DOCUMENT SECTION:
Bigger is Greater Hackerrank problem solution

Bigger is Greater Hackerrank

We had played a lot with numbers, not even played we are still playing with them but today we have to solve a problem of letters. The problem is based on rearranging the letters and we have some given condition. So the conditions are: Given a word ‘w’, we have to rearrange the letters of ‘w’ to construct another word in such a way that ‘s’ is lexicographically greater than ‘w’. If you found more than one answer to the above problem then, in that case, find the lexicographically smallest one among them.

Conditions to test:

Input Format

The first line of input contains t, the number of test cases. Each of the next t lines contains w.

Constraints

1<=t<=105
1<=|w|<=100

w will contain only lower-case English letters and its length will not exceed 100.
Output Format

For each test case, output a string lexicographically bigger than ‘w’ in a separate line. In case of multiple possible answers, print the lexicographically smallest one, and if no answer exists, print no answer.

INFORMATION PROVIDED:
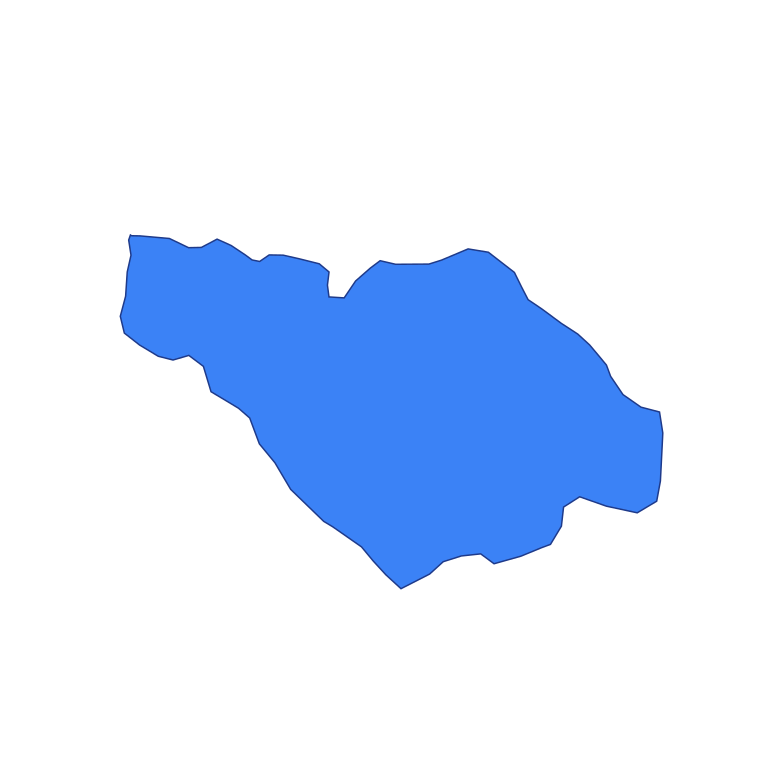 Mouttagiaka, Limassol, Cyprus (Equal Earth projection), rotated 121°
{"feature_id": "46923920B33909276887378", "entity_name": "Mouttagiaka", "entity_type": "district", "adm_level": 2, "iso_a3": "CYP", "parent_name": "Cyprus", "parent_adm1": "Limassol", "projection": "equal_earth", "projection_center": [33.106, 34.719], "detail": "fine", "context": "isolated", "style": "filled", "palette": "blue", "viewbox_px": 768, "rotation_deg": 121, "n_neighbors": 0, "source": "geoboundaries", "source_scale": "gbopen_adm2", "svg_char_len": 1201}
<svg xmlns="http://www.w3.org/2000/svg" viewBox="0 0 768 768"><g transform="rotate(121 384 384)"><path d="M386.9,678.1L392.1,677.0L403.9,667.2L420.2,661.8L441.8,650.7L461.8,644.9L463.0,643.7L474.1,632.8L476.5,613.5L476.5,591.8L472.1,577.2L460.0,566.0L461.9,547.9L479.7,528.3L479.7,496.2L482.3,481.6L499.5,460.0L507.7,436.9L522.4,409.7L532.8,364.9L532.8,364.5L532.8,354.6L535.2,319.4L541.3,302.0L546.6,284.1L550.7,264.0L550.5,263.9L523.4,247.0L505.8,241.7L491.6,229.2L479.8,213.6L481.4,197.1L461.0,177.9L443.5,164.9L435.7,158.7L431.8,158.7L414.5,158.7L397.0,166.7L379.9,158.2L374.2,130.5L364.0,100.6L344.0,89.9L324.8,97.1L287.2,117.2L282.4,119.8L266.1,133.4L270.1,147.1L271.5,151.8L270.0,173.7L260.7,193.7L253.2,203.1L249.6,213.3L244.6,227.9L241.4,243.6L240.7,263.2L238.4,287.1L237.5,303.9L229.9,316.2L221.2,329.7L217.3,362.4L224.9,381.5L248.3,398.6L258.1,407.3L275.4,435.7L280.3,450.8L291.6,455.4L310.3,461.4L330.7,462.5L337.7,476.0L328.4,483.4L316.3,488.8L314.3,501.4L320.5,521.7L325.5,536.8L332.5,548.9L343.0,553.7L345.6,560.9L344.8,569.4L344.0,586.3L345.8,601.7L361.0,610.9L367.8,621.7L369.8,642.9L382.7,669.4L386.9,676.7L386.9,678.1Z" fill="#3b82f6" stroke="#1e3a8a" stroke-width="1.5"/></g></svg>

PROBLEM DESCRIPTION: Extend the Bigger is Greater problem write-up, picking up right after its last sentence. The data shown here have no role in this exercise.

FINAL ANSWER:
Sample Input

5
ab
bb
hefg
dhck
dkhc
Sample Output

ba
hegf
dhkc
hcdk
Explanation

Test case 1:
There exists only one string greater than ab which can be built by rearranging ab. That is ba.
Test case 2:
Not possible to rearrange bb and get a lexicographically greater string.
Test case 3:
hegf is the next string lexicographically greater than hefg.
Test case 4:
dhkc is the next string lexicographically greater than dhck.
Test case 5:
hcdk is the next string lexicographically greater than dkhc.

solution

We can find the next largest lexicographic string for a given string S using the following step.
Iterating over every character, we will get the last value i (starting from the first character) that satisfies the given condition
S[i] < S[i + 1]
Now, we will get the last value j such that
S[i] < S[j]
We now interchange S[i] and S[j]. And for every character from i+1 till the end, we sort the characters. i.e.,
sort(S[i+1]..S[len(S) – 1])
The given string is the next largest lexicographic string of S.
One can also use next_permutation function call in cpp.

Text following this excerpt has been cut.